Lenovo firmware on laptop motherboards was not only irremovable but also posed a security risk
Lenovo’s been caught sneaking crapware into its laptops – again. The Chinese firm sold PCs that came bundled with software featuring an exploitable security vulnerability, and is not removable.
Even if the hard drive is wiped and Windows gets a clean install, the crapware will worm its way back into the laptop’s system.
Lenovo bundled the crapware inside of its Lenovo Service Engine (LSE) – firmware that sits on the laptop’s motherboard that is activated before Windows is even launched when users switch on the laptop.
The LSE installs software called OneKey Optimizer (OKO) that is effectively crapware, and performs functions such as automatically updating drivers and cleaning system “junk files”.
Moreover, LSE contained a security vulnerability that left affected Lenovo laptops and PCs open to a buffer overflow attack and susceptible to attempted connections to a Lenovo test server.
The affected devices were manufactured between October 23, 2014 and April 10, 2015, with Windows 8 and 8.1 preinstalled.
Lenovo said the security vulnerability was “brought to its attention” by an independent security researcher in May.
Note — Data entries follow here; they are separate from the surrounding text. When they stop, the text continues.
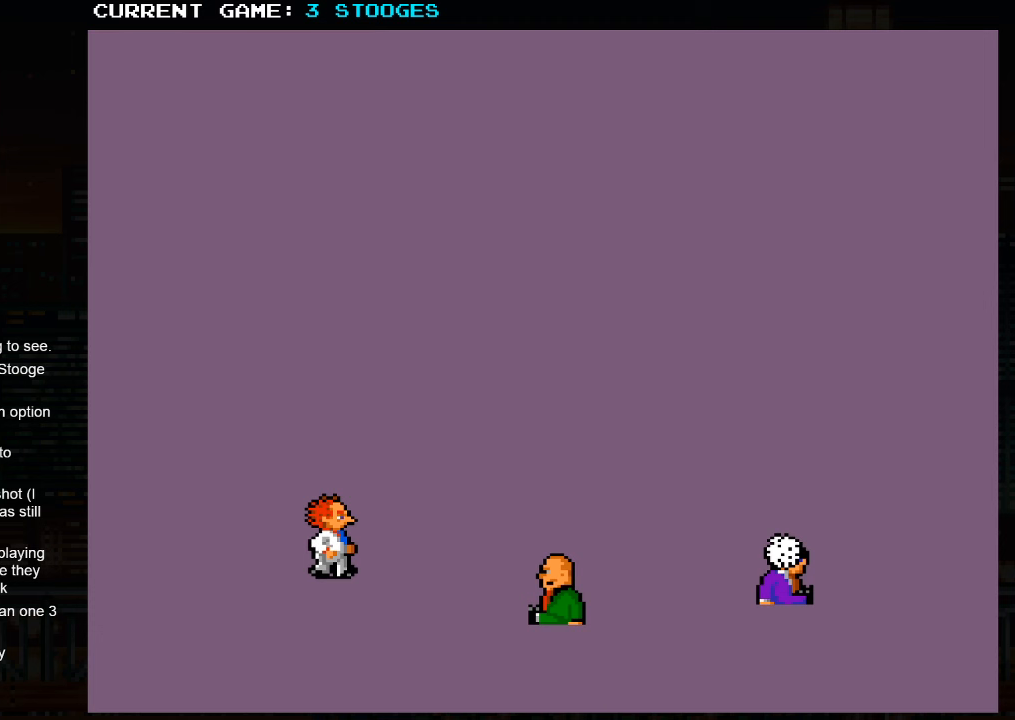
{"dt_ms": 500, "buttons": [], "left_stick": "center", "events": []}
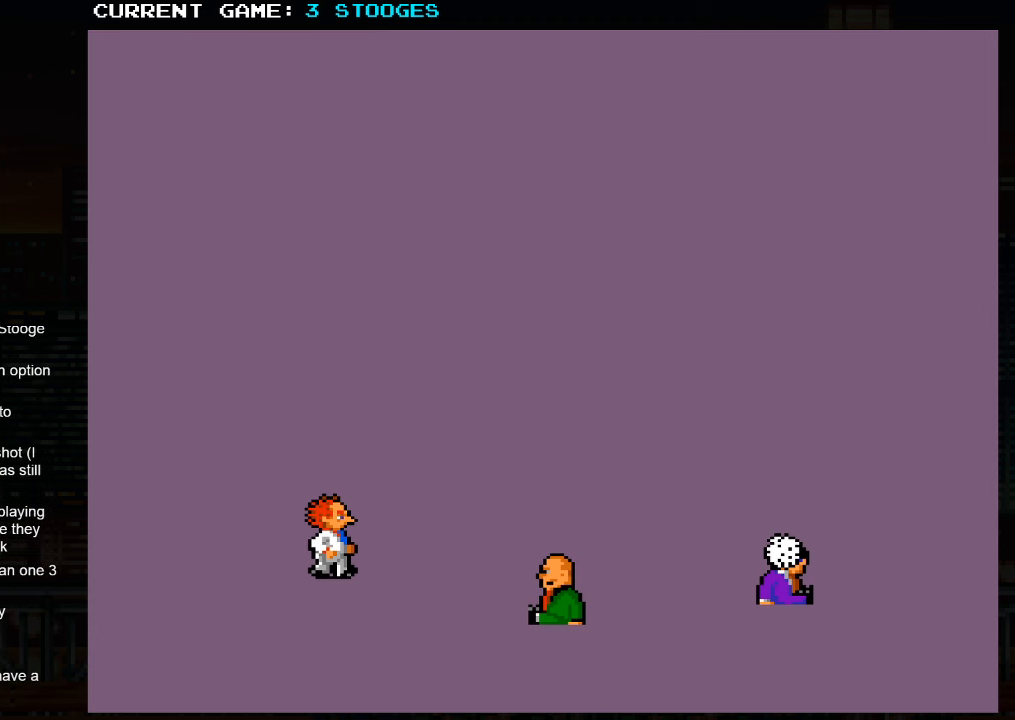
{"dt_ms": 500, "buttons": [], "left_stick": "center", "events": []}
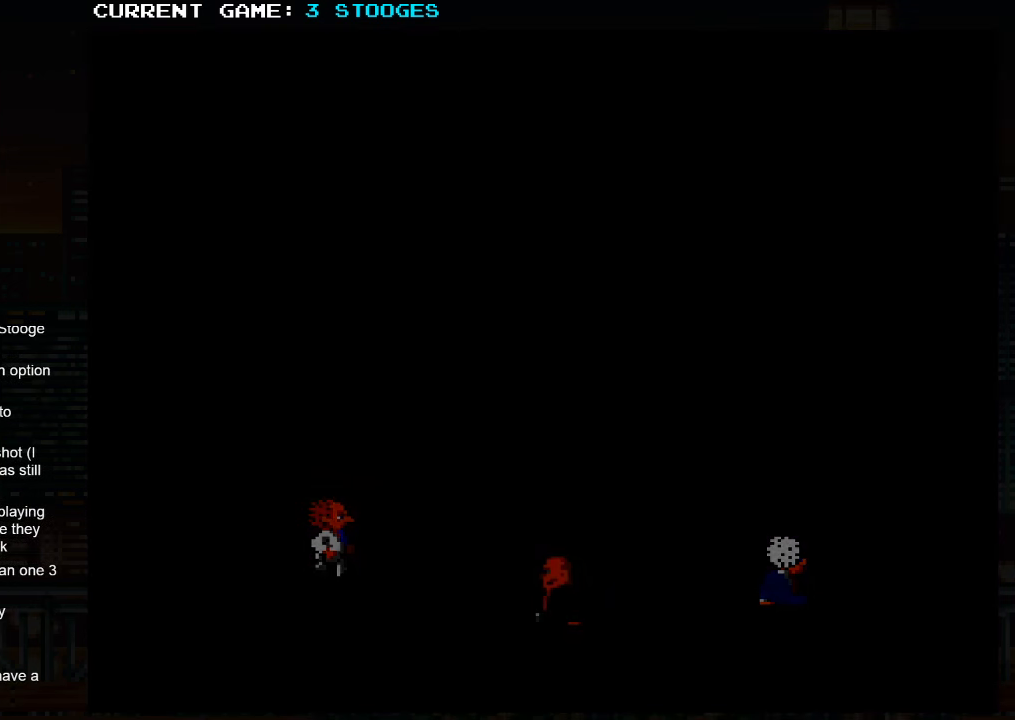
{"dt_ms": 500, "buttons": [], "left_stick": "center", "events": []}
On July 31, Lenovo issued a BIOS firmware update that eliminates the security vulnerability.
“In coordination with Mr. Schouwenberg [the researcher] and in line with industry responsible disclosure best practice, on July 31, 2015, we issued Lenovo Product Security Advisories, that highlighted the new BIOS firmware – specifically for consumer Notebook and Desktop,” said Lenovo.
“The vulnerability was linked to the way Lenovo utilised a Microsoft Windows mechanism in a feature found in its BIOS firmware called Lenovo Service Engine (LSE) that was installed in some Lenovo consumer PCs.
“Along with this security researcher, Lenovo and Microsoft have discovered possible ways this program could be exploited in the Lenovo Notebook implementation by an attacker, including a buffer overflow attack and an attempted connection to a Lenovo test server.”
The news comes after Lenovo was embroiled in the ‘Superfish’ debacle that affected Lenovo laptops manufactured in almost the same timeframe. Superfish was preinstalled adware that hijacked search results in favour of Lenovo’s business.
The adware used a self-signed root certificate which allowed it to collect users’ data from web browsers. The certificate allowed the software to drop advertisements into browser sessions secretly.
The Chinese firm had to apologise and issue an update to let users remove the adware in February.
Just like Superfish, the company said it has gotten rid of LSE. “As a result, LSE is no longer being installed on systems,” said the firm. “It is strongly recommended that customers update their systems with the new BIOS firmware which disables and or removes this feature.”
This week, Lenovo also revealed a round of job cuts at the company, with five percent of its workforce facing the chop as global sales decline. The company even witnessed low demand in its home market of China, as sales in the second quarter of 2015 dived 16 percent.
More than three thousand non-manufacturing jobs are set to be axed, said Lenovo, offering a possible saving of £416 million in the second half of the year.
The firm’s net profit fell by 51 percent compared to the same quarter last year, down $105 million (£67m). Lenovo endured particularly bad sales in its mobile division, failing to turn its 2014 $2.9 billion (£1.9bn) buyout of Motorola from Google into a success.